Published November 23, 2015
Meet virologist, microbiologist, and Academy Member Mohamed El Zowalaty, PhD. Mohamed, or "Mez," has been passionate about biology for as long as he can remember. From participating in science competitions in elementary school to his family for providing a scientific environment, support and inspiration, everything helped lead him to a career in science.
For this #IAmNYAS profile, we asked Mohamed about his scientific interests, his experiences conducting research around the world, and his community outreach.
What are you currently working on?
I am working on research projects focused on zoonotic diseases, including the MERS coronaviruses, nanoparticles of biomedical application as antimicrobial agents, and the microbiome as it relates to human health.
Who has been your biggest science inspiration?
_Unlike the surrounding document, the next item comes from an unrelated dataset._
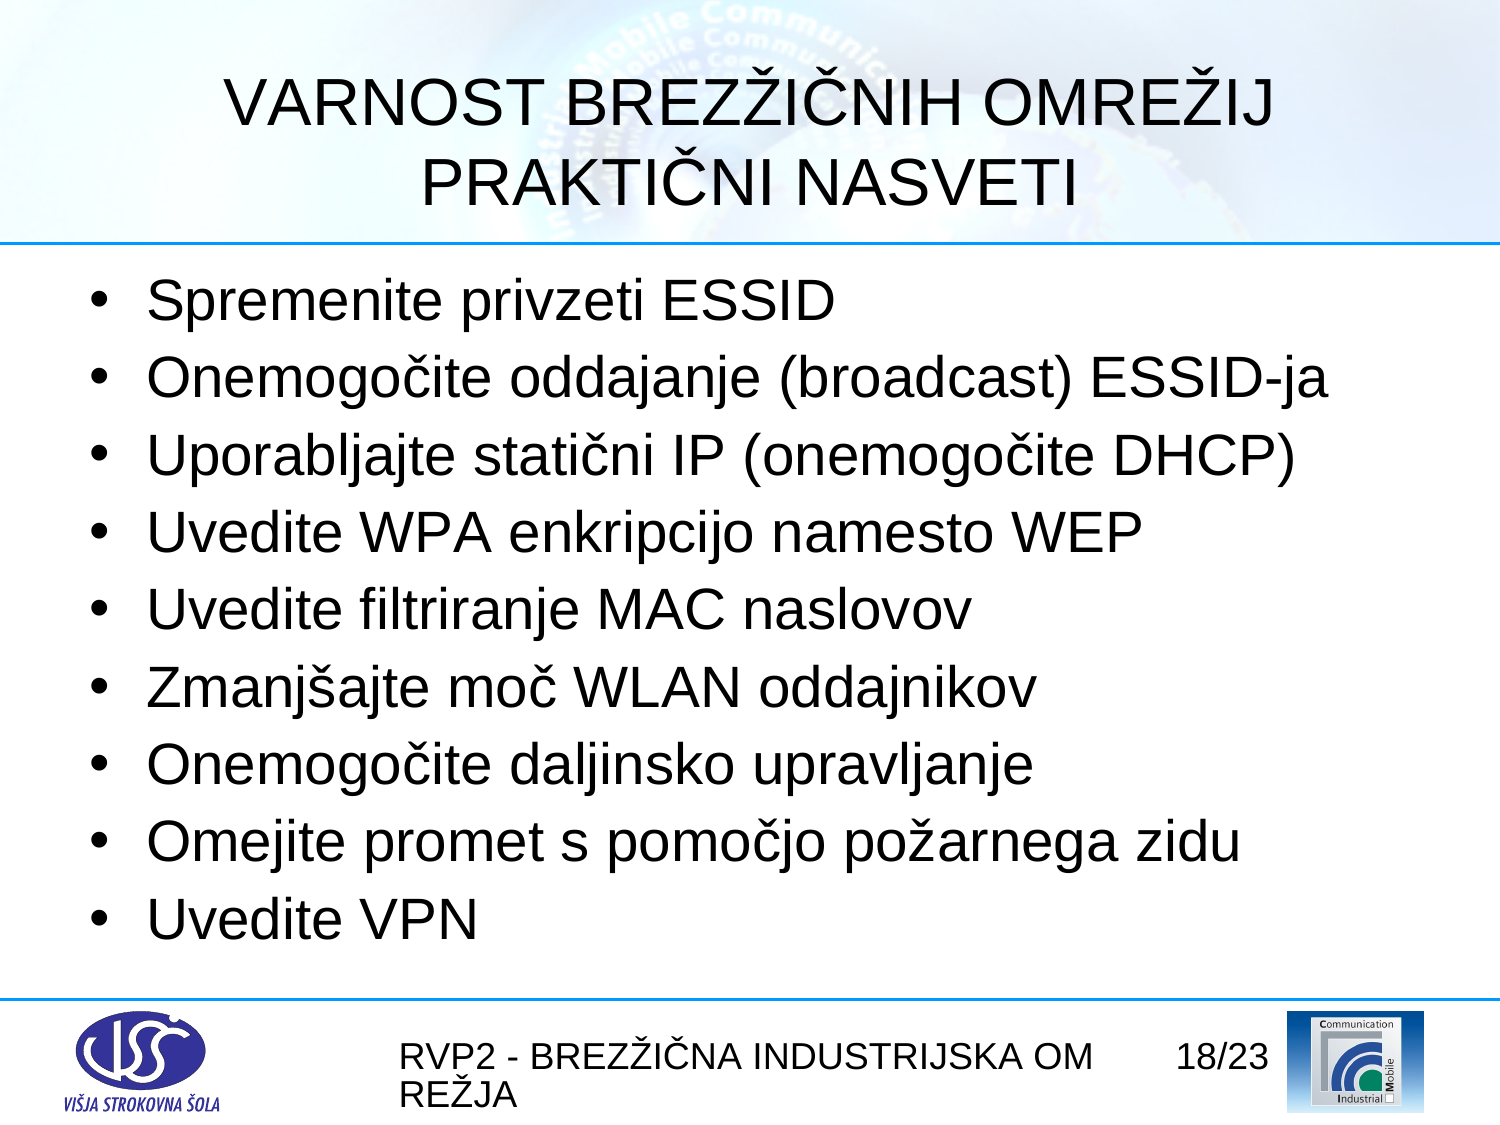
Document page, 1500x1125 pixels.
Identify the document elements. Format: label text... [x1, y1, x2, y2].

list Spremenite privzeti ESSID Onemogočite oddajanje (broadcast) ESSID-ja Uporabljajte statični IP (onemogočite DHCP) Uvedite WPA enkripcijo namesto WEP Uvedite filtriranje MAC naslovov Zmanjšajte moč WLAN oddajnikov Onemogočite daljinsko upravljanje Omejite promet s pomočjo požarnega zidu Uvedite VPN [75, 262, 1426, 1125]
title VARNOST BREZŽIČNIH OMREŽIJ PRAKTIČNI NASVETI [75, 45, 1426, 233]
My late father Dr. Ezzat El Zowalaty. He was a veterinarian who inspired me to study at the animal-human interface. The animal-human interface refers to diseases that are transmitted from animals to humans (zoonotic diseases), or from humans to animals (zooanthroponosis). I find veterinary science to be a cornerstone field in improving human health.
What have been some of the most rewarding moments of your career?
Conducting my doctoral research on the surveillance and diagnosis of avian influenza and Newcastle disease from wild aquatic birds in the American Midwest at the College of Veterinary Medicine at the University of Minnesota. Also, my international fellowships. I was awarded a governmental postdoctoral scholarship from the Malaysian government in 2011, where I joined the Institute of Bioscience, the sole R&D institute in Malaysia at Universiti Putra Malaysia. In 2013, I was awarded a postdoctoral fellowship from the Academy of Medical Sciences in London, UK. And in 2014, I was awarded a postdoctoral fellowship Emory University School of Medicine in the Department of Microbiology and Immunology.
What are some of the things you do outside the lab?
Arts, reading, tennis, and I volunteer in community and childhood education initiatives on various topics aiming to improve health.
Also, a few months back, I was selected as a champion and listed member for Antibiotic Action, an independent, global initiative funded by the British Society for Antimicrobial Chemotherapy (BSAC). Antibiotic Action contributes to national and international activities aiming to improve public awareness on antimicrobial resistance.